After watching the latest series of MasterChef I decided I wanted to have a go at making a Croquembouch. I decided as I didn’t have a
croquembouch cone that I would make profiteroles instead; basically the same recipe but filled with fresh cream and coated in chocolate.
As the Royal Wedding was about to happen I set the challenge of making the profiteroles for the small gathering I was going to hold. I found
a recipe by John Burton Race (see below) and set to work making my first ever batch of profiteroles.
Choux pastry has previously been a mystery to me, I can be a little hit and miss with my baking skills, so I was a little worried how the
end result would be. I’ve managed to crack my cupcake making, and I use quite a simple recipe but effective recipe. John Burton Race’s recipe has few ingredients, so I felt it would fit my skill level, I also didn’t want to waste lots of ingredients if said recipe failed.
As you will be able to see from the pictures below the recipe turned out perfectly and I would highly recommend the recipe for first
time Choux pastry attempts. I also managed to make a very small but cute Croquembouch (it really is small, but at least I know with the right equipment I could probably do it!).
I filled my profiteroles with fresh cream whisked together with icing sugar and flavoured with Violet. Violet oil is one of my favourite
ingredients; I love the floral tones it brings to sweet recipes. As it’s not everyone’s cup of tea I kept the Violet flavour quite subtle. Luckily my
friends who aren’t massive fans of floral flavours liked the subtle flavour…phew! I piped the cream into each profiterole and layered them up into
a pyramid. Once I had quite a large yummy mound I made a dark chocolate ganache with cream and a 53.5% dark chocolate. I didn’t measure the cream, I’m terrible for doing things by eye, so sorry I can’t give exact measurements. I made the ganache quite thick so the chocolate wouldn’t run all over the profiteroles, if you wanted quite a runny consistency either add more cream or just pour melted chocolate over the profiteroles. If you decide just to use chocolate make sure it’s not too hot as the cream inside the profiteroles might melt.

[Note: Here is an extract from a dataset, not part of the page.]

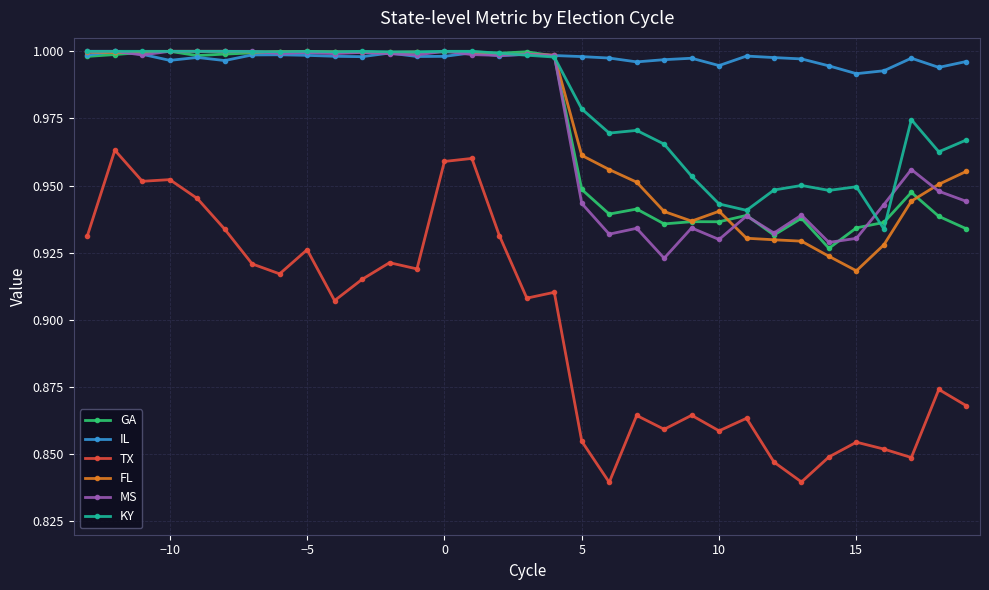

In TX, how many points are lower than both neighbors (excluding endpoints)?

10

To carry on my floral theme I added Crystallised Rose and Violet Petals for a touch of colour.
- 260ml/9¼fl oz milk
- 1 tsp sugar
- pinch of salt
- 100g/3½oz butter, diced
- 120g/4¼oz plain flour
- 4 free-range eggs
- Preheat the oven to 220C/425F/Gas 7.
- For the choux buns, combine the milk,
sugar, salt and diced butter in a heavy-based saucepan. Heat gently and stir
until the butter has melted.
- Quickly sieve the flour into the
saucepan and whisk together with the liquid ingredients.
- Keeping the heat low, beat the
ingredients together vigorously for about five minutes.
- The paste is ready when it clumps
together in a smooth ball and comes away cleanly from the sides of the pan.
Remove from the heat and allow to cool.
- In a mixing bowl, beat the eggs
together thoroughly until there are no strings of egg white. Slowly, in two or
more batches, beat the eggs into the paste.
- Fit a piping bag with a nozzle and
spoon the choux pastry mixture into the bag.
- Pipe balls the size of a 50p coin onto
baking sheets lined with silicone paper, or greased baking trays.
- Bake in batches in the oven for 20-25
minutes, or until golden brown and crisp (if the buns are just yellow, they
will deflate upon cooling). When they are done, the inside should be hollow.
Tip them on to a wire rack to cool.
For the filling I whisked double cream with icing sugar (sorry for the lack of measurements) and added a few drops of Violet Oil to taste.